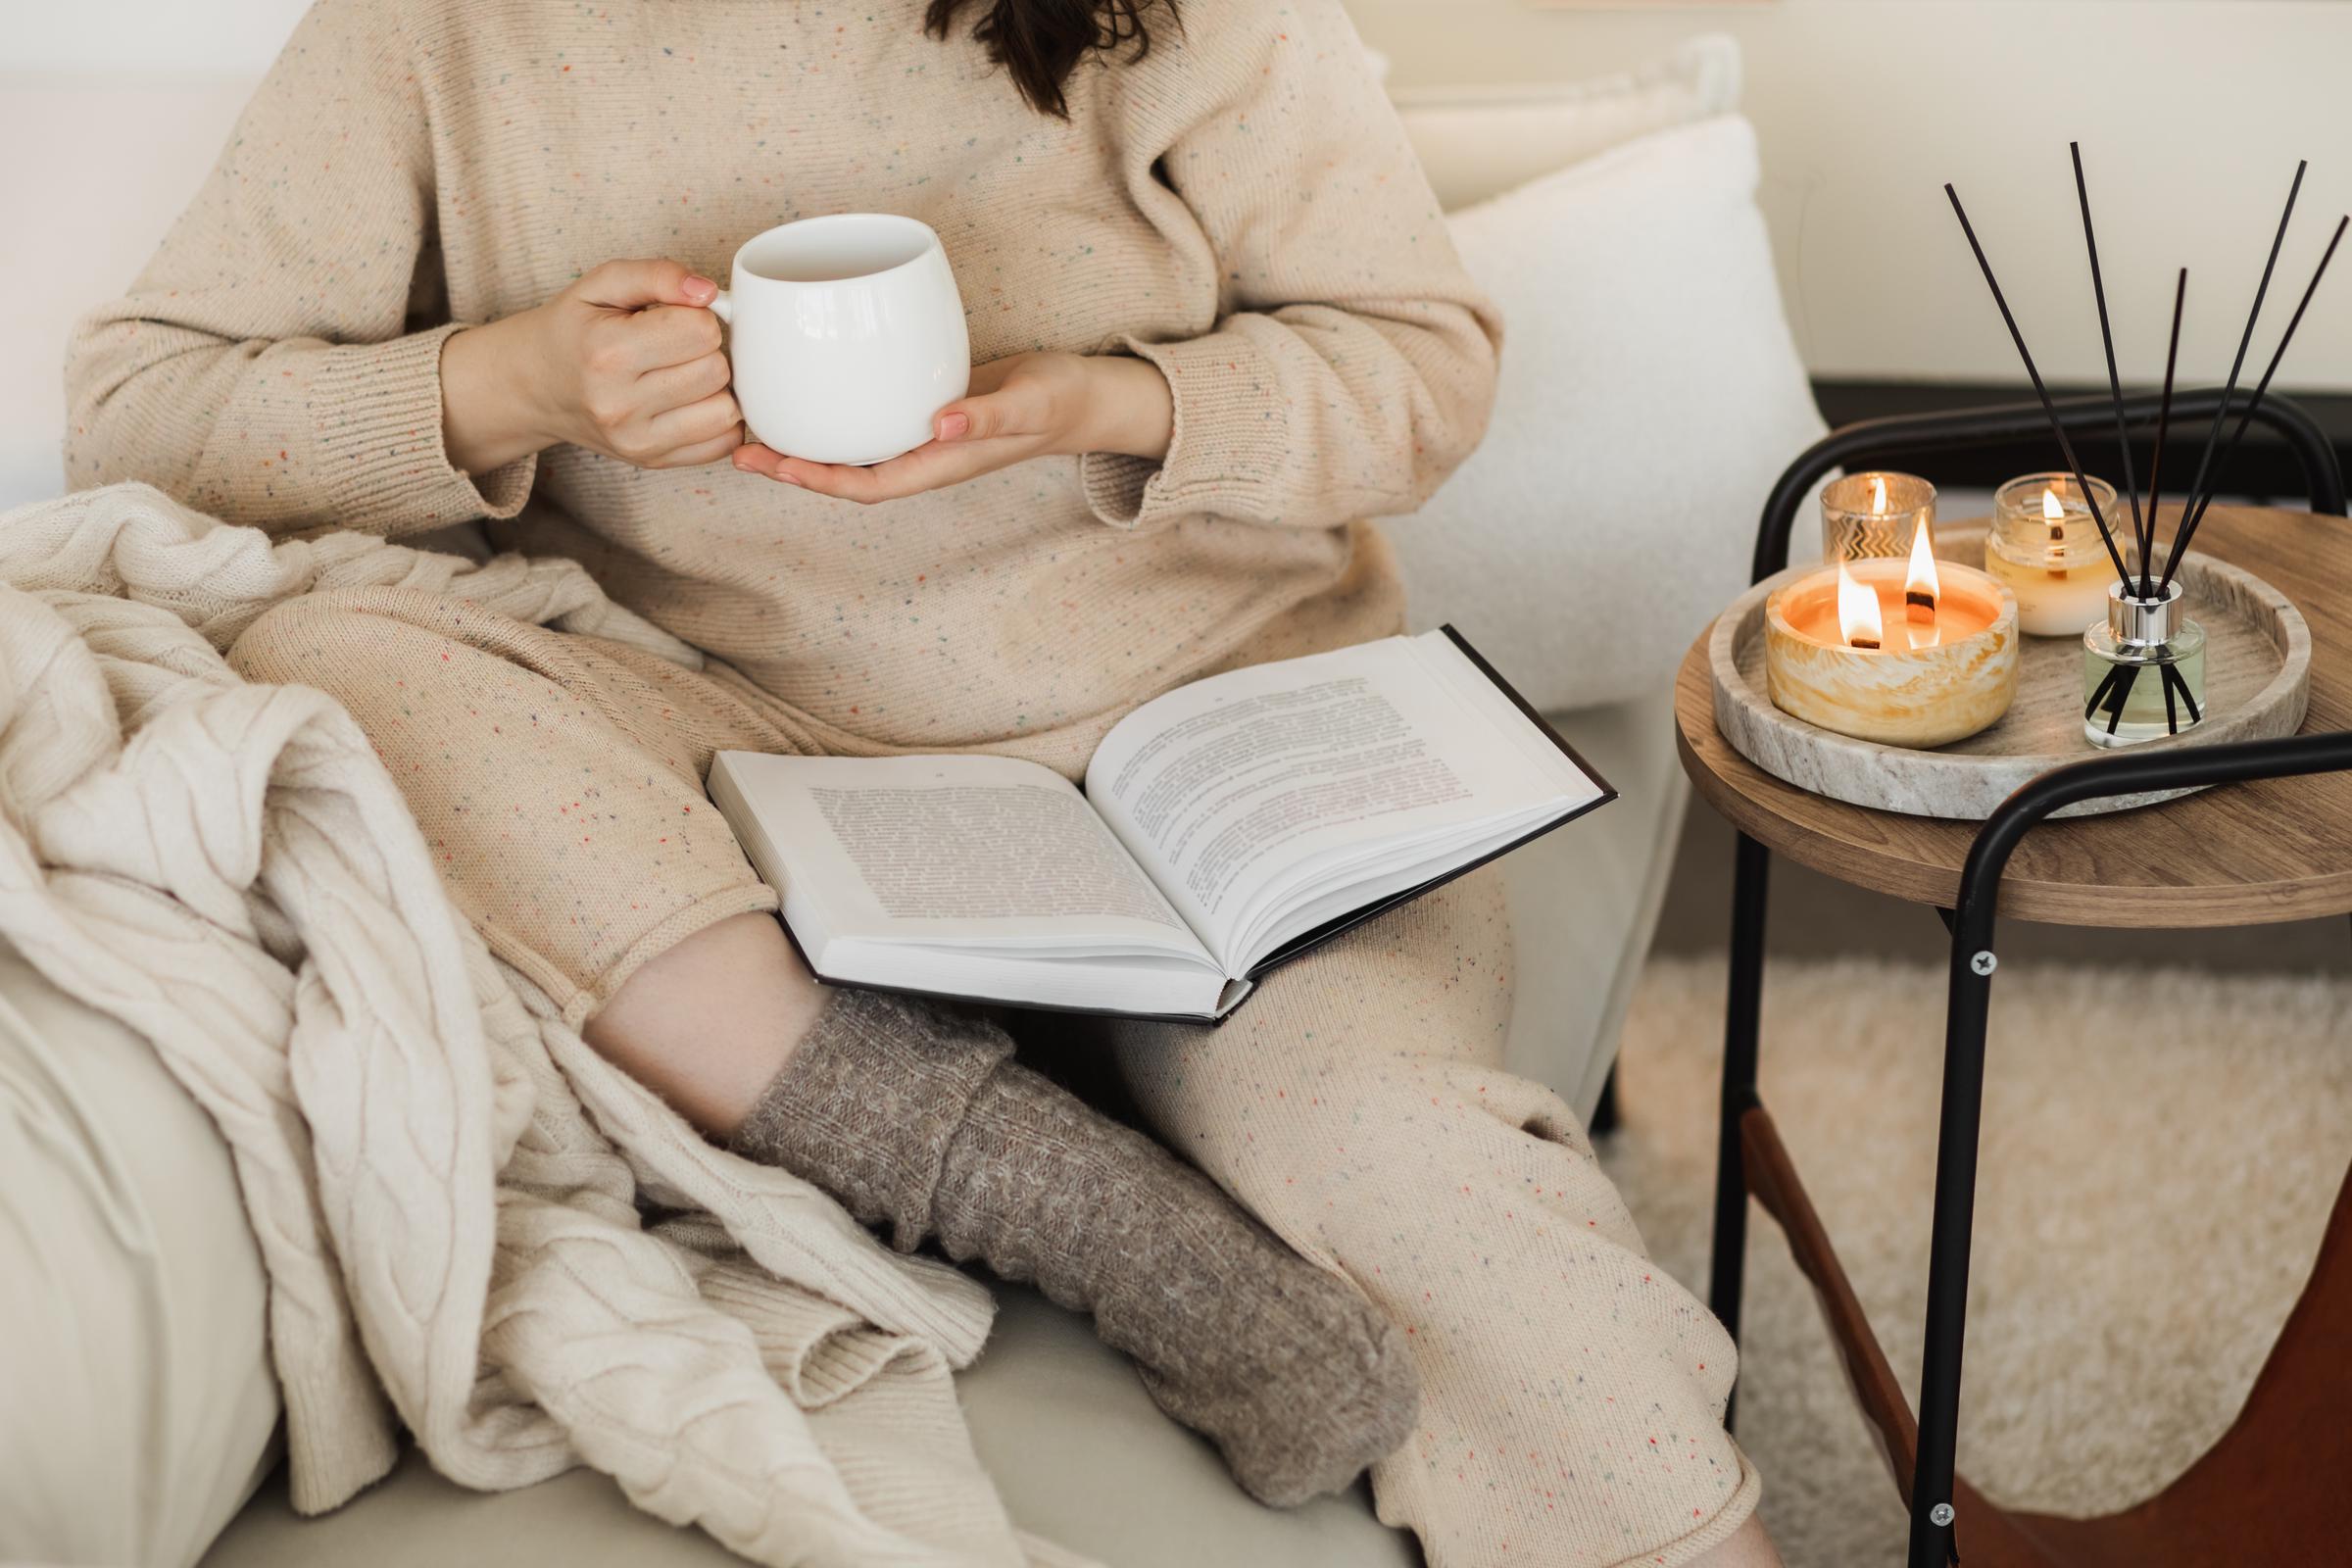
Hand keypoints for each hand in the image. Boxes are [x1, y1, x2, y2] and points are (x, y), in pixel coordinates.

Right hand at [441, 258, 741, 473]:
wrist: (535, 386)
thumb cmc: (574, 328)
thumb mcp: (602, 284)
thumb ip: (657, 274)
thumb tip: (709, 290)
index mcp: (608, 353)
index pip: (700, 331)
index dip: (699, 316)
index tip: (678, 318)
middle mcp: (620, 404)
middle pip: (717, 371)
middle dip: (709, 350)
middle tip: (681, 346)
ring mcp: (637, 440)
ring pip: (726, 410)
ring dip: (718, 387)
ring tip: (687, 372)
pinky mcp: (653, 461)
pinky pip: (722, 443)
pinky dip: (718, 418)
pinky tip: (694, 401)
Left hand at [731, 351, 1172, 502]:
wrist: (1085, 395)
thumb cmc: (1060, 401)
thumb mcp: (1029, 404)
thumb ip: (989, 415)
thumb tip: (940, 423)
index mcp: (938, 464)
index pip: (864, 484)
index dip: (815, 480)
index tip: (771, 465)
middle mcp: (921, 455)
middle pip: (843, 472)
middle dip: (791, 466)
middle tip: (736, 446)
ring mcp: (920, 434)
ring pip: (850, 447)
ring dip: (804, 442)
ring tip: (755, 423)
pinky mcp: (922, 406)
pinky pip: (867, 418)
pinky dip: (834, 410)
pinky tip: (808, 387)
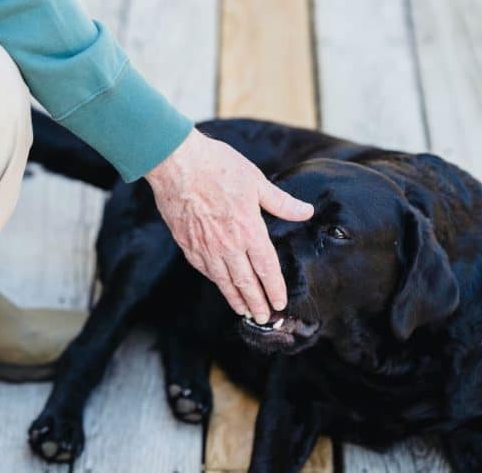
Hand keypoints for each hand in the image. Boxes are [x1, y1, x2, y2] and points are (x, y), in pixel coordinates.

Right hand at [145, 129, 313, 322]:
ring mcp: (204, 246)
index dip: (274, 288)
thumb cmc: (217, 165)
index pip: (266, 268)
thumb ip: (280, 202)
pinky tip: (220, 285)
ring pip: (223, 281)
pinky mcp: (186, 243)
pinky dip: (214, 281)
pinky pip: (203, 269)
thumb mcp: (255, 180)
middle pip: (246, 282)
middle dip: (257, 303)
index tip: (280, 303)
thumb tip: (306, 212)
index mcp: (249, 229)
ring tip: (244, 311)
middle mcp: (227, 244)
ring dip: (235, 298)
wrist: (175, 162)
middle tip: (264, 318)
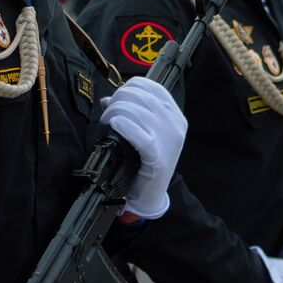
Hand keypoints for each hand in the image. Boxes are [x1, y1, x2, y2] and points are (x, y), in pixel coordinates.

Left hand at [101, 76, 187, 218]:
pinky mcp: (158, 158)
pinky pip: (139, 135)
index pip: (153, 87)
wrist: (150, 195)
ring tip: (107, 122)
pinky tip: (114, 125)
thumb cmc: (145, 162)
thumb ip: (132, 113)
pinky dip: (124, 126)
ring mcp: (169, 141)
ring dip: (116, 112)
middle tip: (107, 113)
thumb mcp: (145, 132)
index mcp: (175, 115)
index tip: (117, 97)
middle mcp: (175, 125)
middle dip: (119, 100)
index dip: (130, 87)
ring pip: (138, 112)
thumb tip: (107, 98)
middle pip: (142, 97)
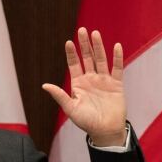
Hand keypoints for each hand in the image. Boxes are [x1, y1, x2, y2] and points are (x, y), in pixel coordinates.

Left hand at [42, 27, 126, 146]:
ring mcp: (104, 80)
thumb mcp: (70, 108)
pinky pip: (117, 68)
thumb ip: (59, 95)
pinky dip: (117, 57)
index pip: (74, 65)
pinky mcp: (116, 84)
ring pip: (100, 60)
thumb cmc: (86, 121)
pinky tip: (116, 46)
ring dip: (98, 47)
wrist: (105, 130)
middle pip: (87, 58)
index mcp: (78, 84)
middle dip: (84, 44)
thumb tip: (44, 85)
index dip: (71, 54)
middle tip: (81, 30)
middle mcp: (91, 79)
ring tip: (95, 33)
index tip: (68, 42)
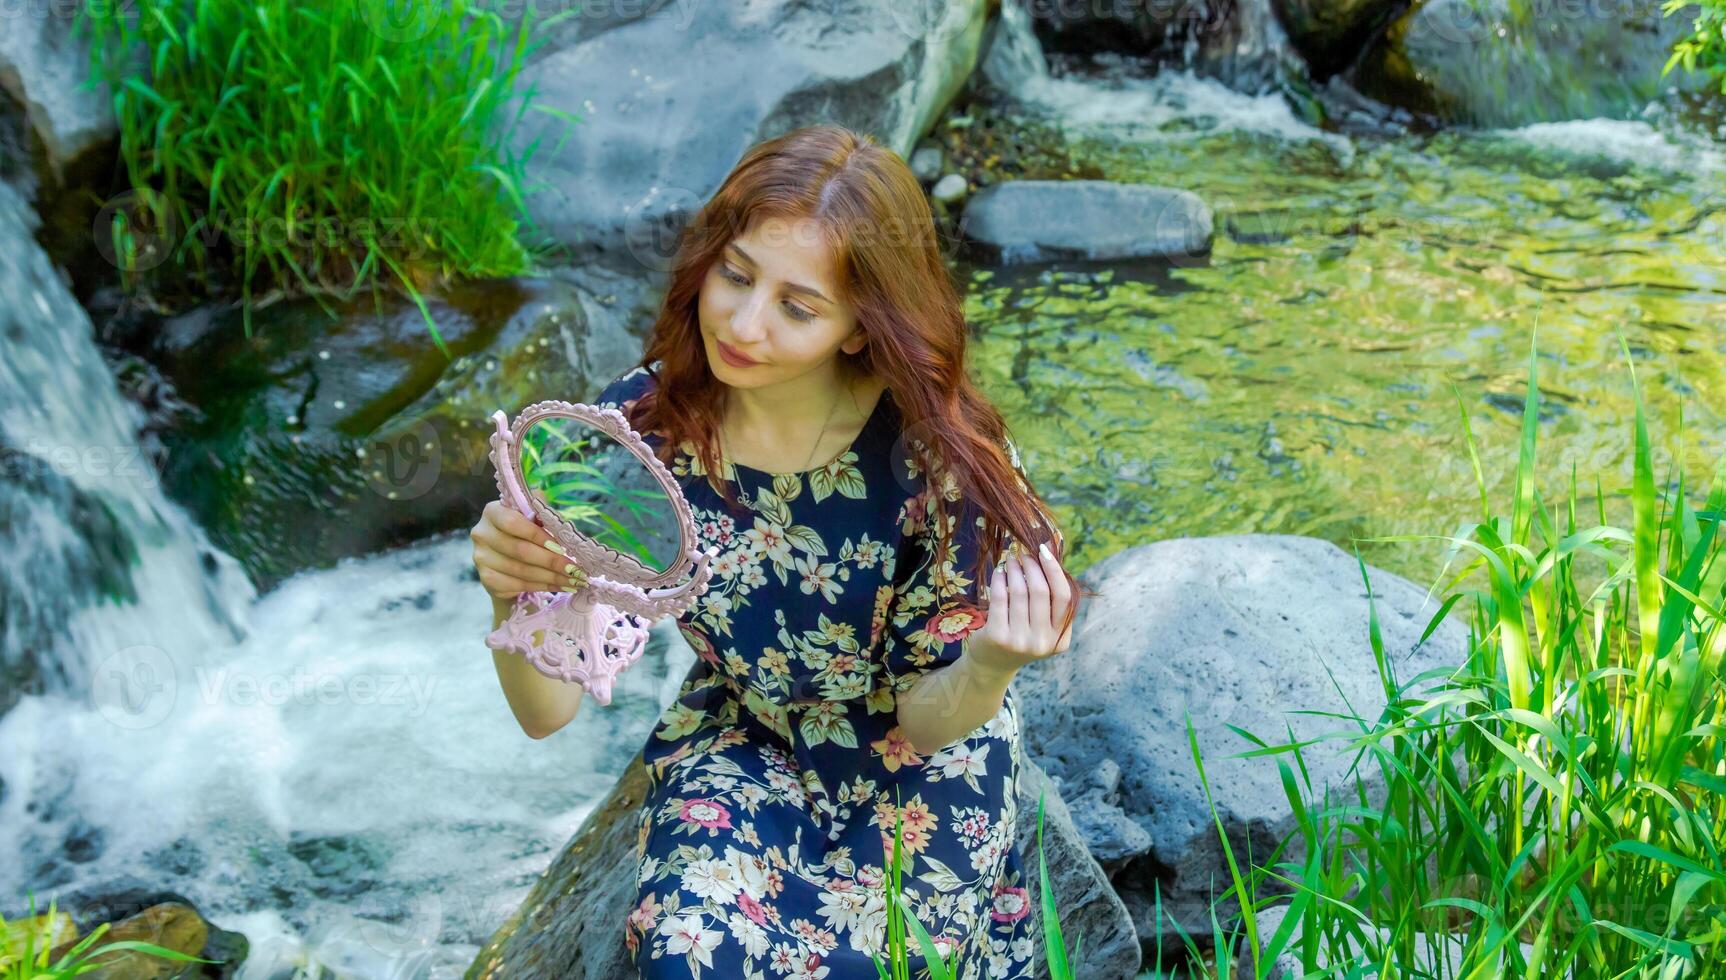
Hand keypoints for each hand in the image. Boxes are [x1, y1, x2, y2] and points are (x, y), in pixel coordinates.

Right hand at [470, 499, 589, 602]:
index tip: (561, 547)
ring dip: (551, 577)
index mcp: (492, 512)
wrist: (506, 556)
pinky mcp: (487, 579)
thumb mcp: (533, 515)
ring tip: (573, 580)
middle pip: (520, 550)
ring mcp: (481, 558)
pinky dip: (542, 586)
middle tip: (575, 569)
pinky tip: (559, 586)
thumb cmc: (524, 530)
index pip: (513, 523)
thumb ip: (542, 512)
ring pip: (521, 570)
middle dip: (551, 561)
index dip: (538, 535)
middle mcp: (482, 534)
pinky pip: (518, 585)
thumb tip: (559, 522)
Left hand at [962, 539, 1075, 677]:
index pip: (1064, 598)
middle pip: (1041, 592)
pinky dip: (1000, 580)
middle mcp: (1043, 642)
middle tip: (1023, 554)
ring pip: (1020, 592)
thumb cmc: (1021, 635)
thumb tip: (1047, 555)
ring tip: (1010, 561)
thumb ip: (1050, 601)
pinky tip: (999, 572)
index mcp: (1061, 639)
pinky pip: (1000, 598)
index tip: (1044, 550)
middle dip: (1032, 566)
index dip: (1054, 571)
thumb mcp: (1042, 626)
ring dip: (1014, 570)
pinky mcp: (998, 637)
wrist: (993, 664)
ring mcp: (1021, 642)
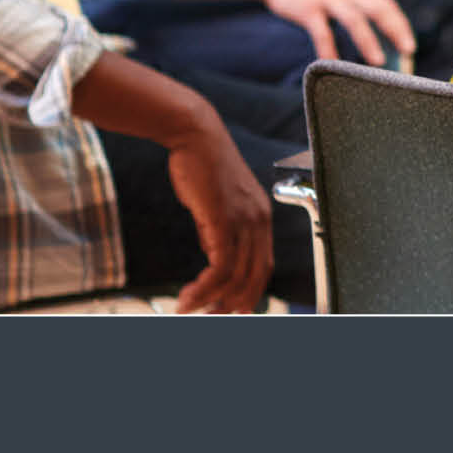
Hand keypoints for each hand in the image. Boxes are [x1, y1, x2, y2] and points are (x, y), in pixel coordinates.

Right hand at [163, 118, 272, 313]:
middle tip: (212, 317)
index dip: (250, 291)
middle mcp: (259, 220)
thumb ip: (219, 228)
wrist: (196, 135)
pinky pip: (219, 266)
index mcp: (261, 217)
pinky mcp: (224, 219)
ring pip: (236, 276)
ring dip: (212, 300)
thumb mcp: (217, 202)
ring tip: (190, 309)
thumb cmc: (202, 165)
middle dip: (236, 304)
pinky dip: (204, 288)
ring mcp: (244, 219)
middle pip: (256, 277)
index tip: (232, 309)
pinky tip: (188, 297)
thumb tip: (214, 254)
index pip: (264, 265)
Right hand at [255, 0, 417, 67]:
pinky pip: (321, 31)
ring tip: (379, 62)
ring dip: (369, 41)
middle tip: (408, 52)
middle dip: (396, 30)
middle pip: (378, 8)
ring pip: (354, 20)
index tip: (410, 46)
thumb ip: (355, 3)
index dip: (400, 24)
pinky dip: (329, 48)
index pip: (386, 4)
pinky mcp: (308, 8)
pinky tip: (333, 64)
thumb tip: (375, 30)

== BRIEF ==
Reproduce the data above exactly, leaving out any picture in it.

== RESULT ==
Hand keypoints for each hand in the image. Boxes are [x1, y1, x2, y2] and points are (x, y), in pixel coordinates.

Right hand at [441, 258, 741, 473]:
wrist: (535, 386)
thumb cmc: (574, 328)
thumb mcp: (602, 284)
thumb ip: (657, 274)
thumb tip: (709, 290)
index mcp: (608, 353)
index pip: (700, 331)
index dip: (699, 316)
index tip: (678, 318)
middle mcp: (620, 404)
middle pip: (717, 371)
middle dip: (709, 350)
middle tip: (681, 346)
ring mcp: (637, 440)
ring pip: (726, 410)
ring dip: (718, 387)
ring tip: (687, 372)
pinky mcp: (653, 461)
pinky pip: (722, 443)
pinky dip: (718, 418)
pinky tip: (694, 401)
Left hand at [731, 351, 1172, 502]:
wrist: (1085, 395)
thumb cmc: (1060, 401)
thumb mcp: (1029, 404)
thumb ip: (989, 415)
thumb tip: (940, 423)
index mcp: (938, 464)
index pip: (864, 484)
index dip: (815, 480)
index tip: (771, 465)
middle mcp: (921, 455)
middle pip: (843, 472)
middle dip: (791, 466)
middle tip: (736, 446)
ring mcp: (920, 434)
ring pip: (850, 447)
ring dip: (804, 442)
ring tip: (755, 423)
pinky mcp: (922, 406)
pinky pip: (867, 418)
pinky dip: (834, 410)
pinky tip: (808, 387)
Hand keypoints for each hand in the image. Boxes are [x1, y1, x2, y2] and points are (x, y), in pixel coordinates.

Right hand at [145, 129, 313, 322]:
ring mcp: (204, 246)
index dip: (274, 288)
thumb cmc: (217, 165)
index pip: (266, 268)
thumb ip: (280, 202)
pinky tip: (220, 285)
ring pip: (223, 281)
pinky mcp: (186, 243)
pinky dip: (214, 281)
pinky pip: (203, 269)
thumb mcp: (255, 180)
middle pip: (246, 282)
middle dip: (257, 303)
index tip: (280, 303)
thumb tip: (306, 212)
index mcp: (249, 229)
ring tip: (244, 311)
middle mcp: (227, 244)
ring dip: (235, 298)
wrist: (175, 162)
middle tip: (264, 318)
Hand keypoints for each hand in the image. Boxes are [x1, y1, x2, y2] and points are (x, y), in pixel coordinates.

Left hand at [101, 76, 187, 218]:
pinky mcp: (158, 158)
pinky pip: (139, 135)
index pip: (153, 87)
wrist: (150, 195)
ring tip: (107, 122)
pinky tip: (114, 125)
thumb cmc: (145, 162)
thumb ip: (132, 113)
pinky dip: (124, 126)
ring mcp: (169, 141)
ring dip: (116, 112)
middle tip: (107, 113)
thumb mcp: (145, 132)
index mcp: (175, 115)
index tip: (117, 97)
middle mcp: (175, 125)
middle dip: (119, 100)
index dip: (130, 87)
ring pip: (138, 112)
thumb tip: (107, 98)
middle pip: (142, 97)
Hand keypoints for each hand in the image. Boxes are [x1, y1, x2, y2] and points are (x, y), in pixel coordinates.

Left hand at [42, 27, 126, 146]:
ring mcp: (104, 80)
thumb mcp: (70, 108)
pinky pip: (117, 68)
thumb ip: (59, 95)
pinky dip: (117, 57)
index pip: (74, 65)
pinky mcp: (116, 84)
ring pip: (100, 60)
thumb cmc: (86, 121)
pinky tip: (116, 46)
ring dip: (98, 47)
wrist: (105, 130)
middle pip: (87, 58)
index mcp: (78, 84)
middle dip: (84, 44)
thumb tip: (44, 85)
index dip: (71, 54)
middle tip: (81, 30)
middle mcp: (91, 79)
ring tip: (95, 33)
index tip: (68, 42)
Hand keypoints for each hand in the image. Boxes are [x1, y1, x2, y2] and points are (x, y), in pixel coordinates.

Right hand at [470, 499, 589, 602]:
index tip: (561, 547)
ring dip: (551, 577)
index mcp: (492, 512)
wrist: (506, 556)
pinky mcp: (487, 579)
thumb mcp: (533, 515)
ring tip: (573, 580)
middle pip: (520, 550)
ring mcp: (481, 558)
pinky dip: (542, 586)
middle tip: (575, 569)
pinky tip: (559, 586)
thumb cmc: (524, 530)
index pip: (513, 523)
thumb ip: (542, 512)
ring pip: (521, 570)
middle dip: (551, 561)
index dip: (538, 535)
middle mcp: (482, 534)
pinky pip: (518, 585)
thumb tip: (559, 522)
Left hand at [962, 539, 1075, 677]:
index pip: (1064, 598)
middle pip: (1041, 592)
pinky dip: (1000, 580)
middle mcp: (1043, 642)
middle tip: (1023, 554)
ring pip: (1020, 592)
thumb cmc: (1021, 635)
thumb tip: (1047, 555)
ring tip: (1010, 561)
thumb ip: (1050, 601)
pinky tip: (999, 572)
index mcp: (1061, 639)
pinky pip: (1000, 598)
index tip: (1044, 550)
middle dip: (1032, 566)
index dip: (1054, 571)
thumb mcp: (1042, 626)
ring dip: (1014, 570)
pinky mcp: (998, 637)
wrist: (993, 664)
ring mcp: (1021, 642)
Hand keypoints for each hand in the image. Boxes are [x1, y1, x2, y2] and points are (x, y), in pixel coordinates.

Right hand at [163, 118, 272, 313]:
middle tip: (212, 317)
index dip: (250, 291)
middle mcp: (259, 220)
thumb ip: (219, 228)
wrist: (196, 135)
pinky pip: (219, 266)
index mcp: (261, 217)
pinky mcp: (224, 219)
ring pip: (236, 276)
ring dip: (212, 300)
thumb mcp: (217, 202)
ring tip: (190, 309)
thumb cmc: (202, 165)
middle dip: (236, 304)
pinky dip: (204, 288)
ring mcp: (244, 219)
middle pip: (256, 277)
index tip: (232, 309)
pinky tip: (188, 297)
thumb tip: (214, 254)
index pip: (264, 265)
Right hand at [255, 0, 417, 67]:
pinky pip: (321, 31)
ring tip: (379, 62)
ring dip: (369, 41)
middle tip: (408, 52)
middle dip: (396, 30)
middle pip: (378, 8)
ring pip: (354, 20)
index tip: (410, 46)
thumb ip: (355, 3)
index dip: (400, 24)
pinky dip: (329, 48)
index pip: (386, 4)
pinky mcp: (308, 8)
pinky tip: (333, 64)
thumb tip: (375, 30)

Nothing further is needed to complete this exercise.